Gestelde opdracht 1: Van welke drie dingen is VS volgens de onheilsprofeten in de tekst over computerseks een teken?

Aangeleverde tekst:
+===+
4. COMPUTER SEX: OVER HET FANTASIEDESIGN

Voor de hedendaagse ontwerpers van de sex is de relatie tot de macht zoekgeraakt. Als de traditionele machtsvraag er niet langer toe doet, begeeft men zich op een nieuw, onbekend terrein. Althans, zo lijkt het in de hoos rond 'VS'. Men is zo blij met deze veelbelovende ontdekking omdat de sex nu eindelijk weer is teruggekeerd tot de paradijselijke toestand van voor de zondeval. Waar in de jaren zestig nog een revolutionair, maatschappelijke perspektief nodig was om de sex te bevrijden, ontbreekt in de jaren negentig iedere legitimering. 'Virtuele sex kan niet waar zijn', zo fluistert ons het kritisch-moreel bewustzijn in. Het moet wel leugen en bedrog zijn. Reeds velen meenden daarom dat 'virtuele' sex gewoon niet kan en mag bestaan. De onheilsprofeten zien al de eerste tekenen van verval. VS leidt tot verslaving, legt het Net lam, is een teken van narcisme, cynisme en autisme en zou het realiteitsverlies bevorderen. De surrogaatsex van de cyberjunks met hun apparaten zou een afkeurenswaardig escapisme zijn voor de AIDS. Het is weliswaar safe sex, maar deze condoomvrije bevrediging zou wel eens erger kunnen zijn dan de kwaal. Deze typisch Europese denktrant kortom ziet sex nog steeds in het licht van gevaar en ondergang.
+===+
Gestelde opdracht 2: Kun je alle regels van de vermeldingen hieronder letterlijk afdrukken, zonder de afbeeldingen?

Aangeleverde vermeldingen:
+===+
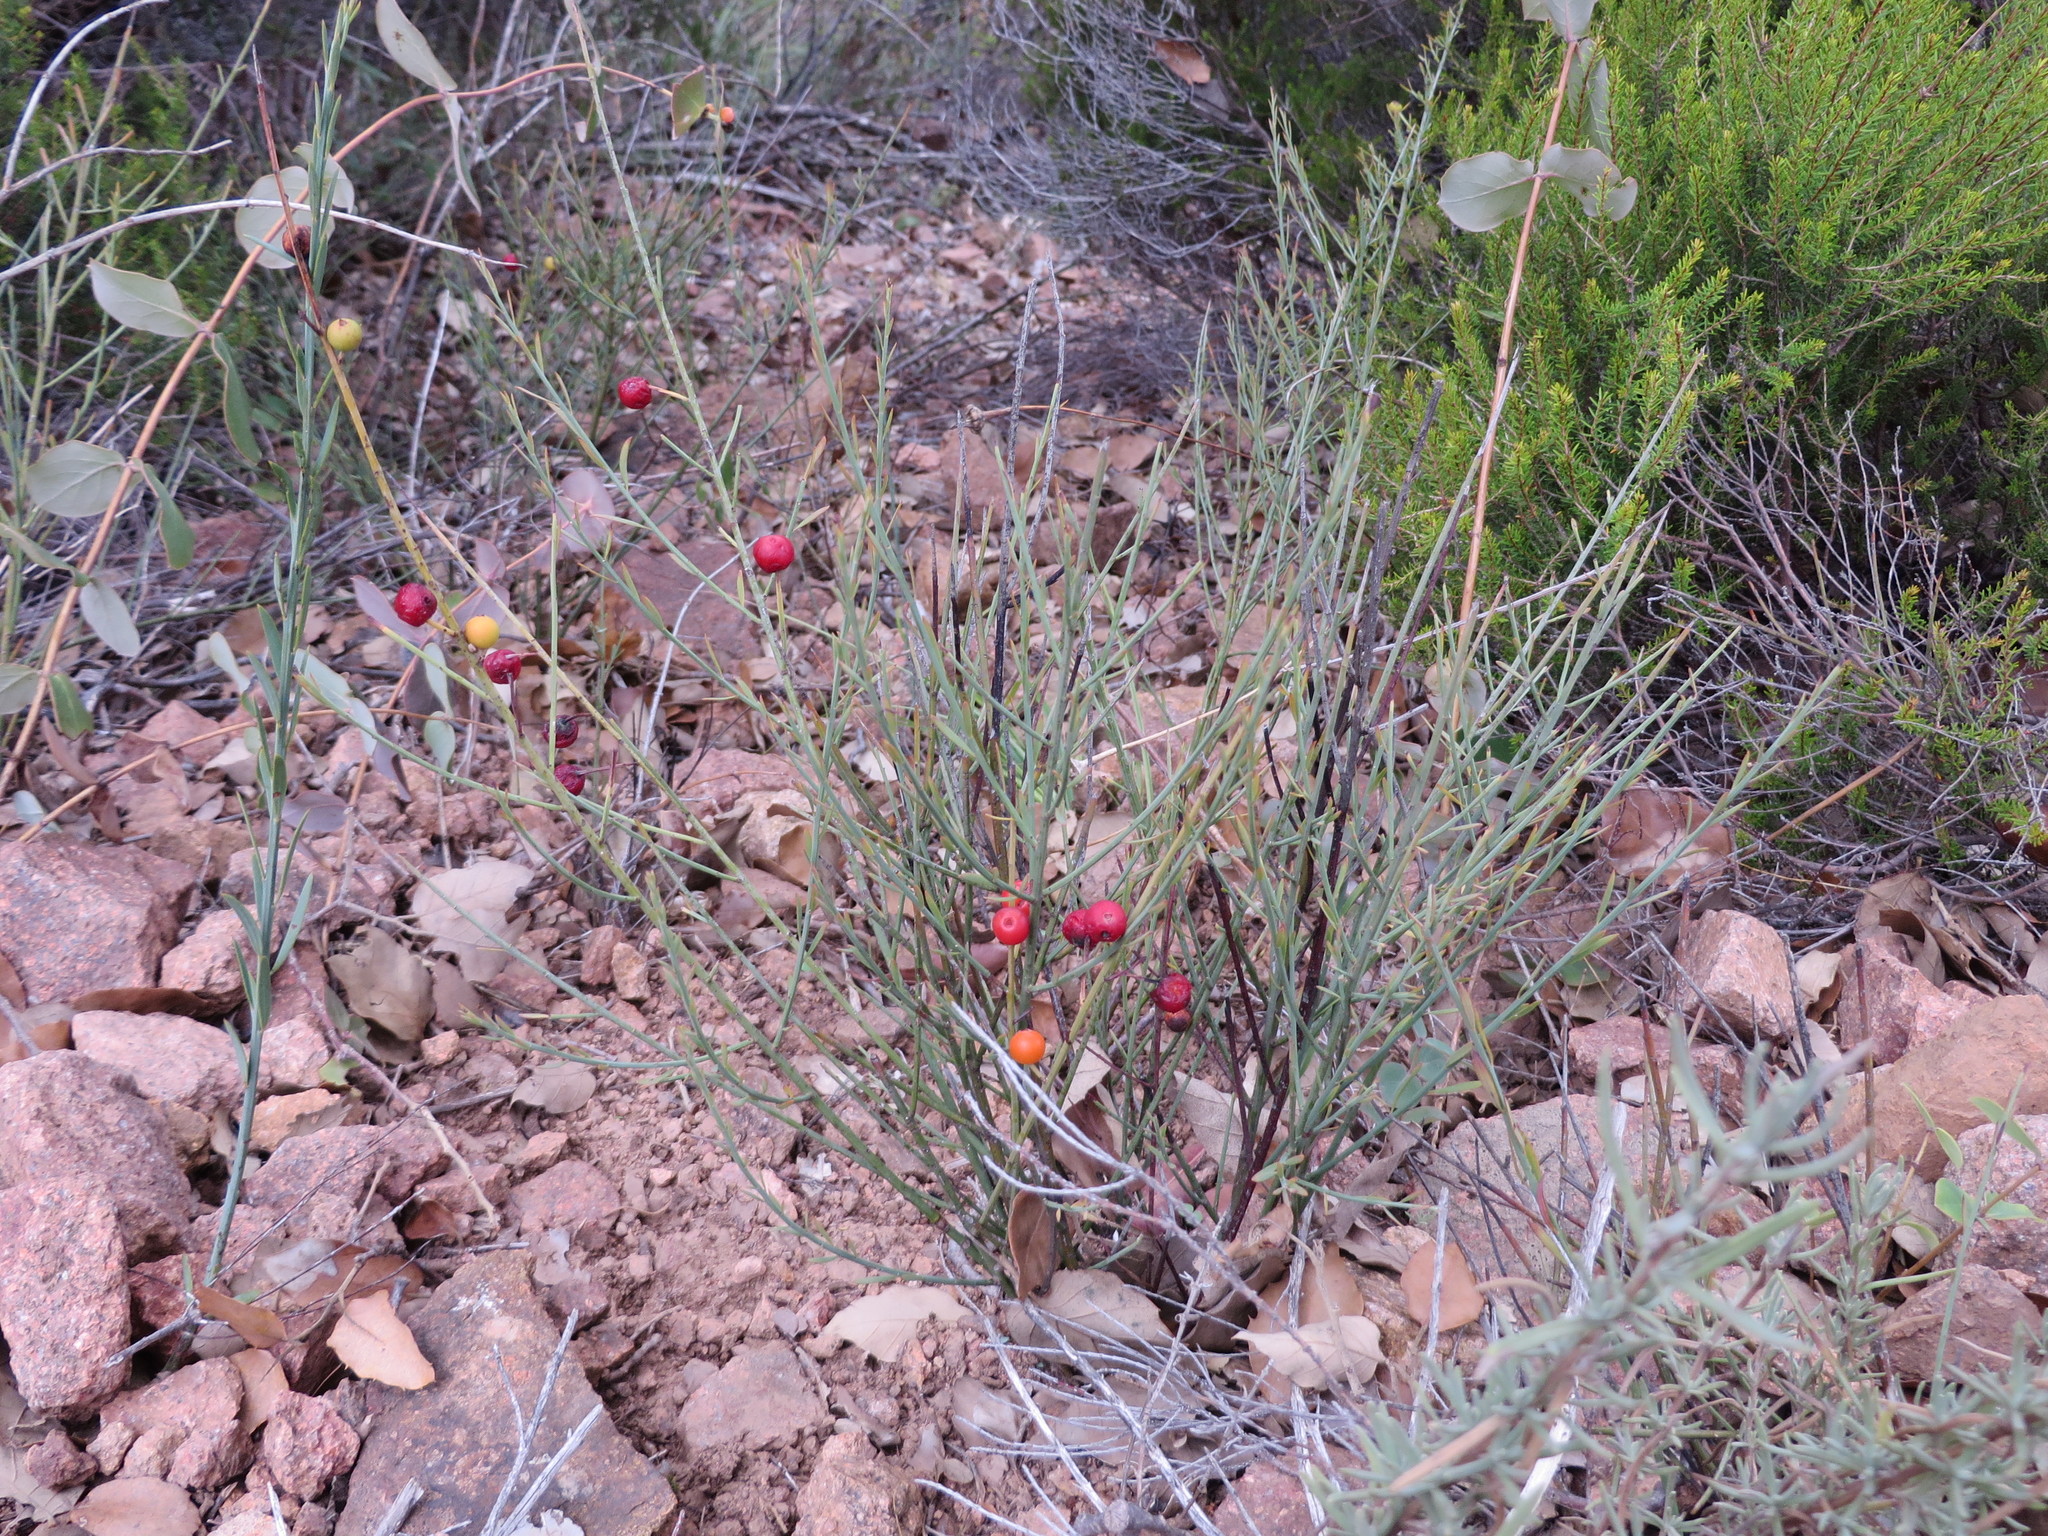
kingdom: Plantae
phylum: Tracheophyta
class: Magnoliopsida
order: Santalales
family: Santalaceae
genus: Osyris
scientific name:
+===+
Volledig antwoord 1: Van narcisme, cynisme en autisme.

Volledig antwoord 2:
kingdom: Plantae
phylum: Tracheophyta
class: Magnoliopsida
order: Santalales
family: Santalaceae
genus: Osyris
scientific name:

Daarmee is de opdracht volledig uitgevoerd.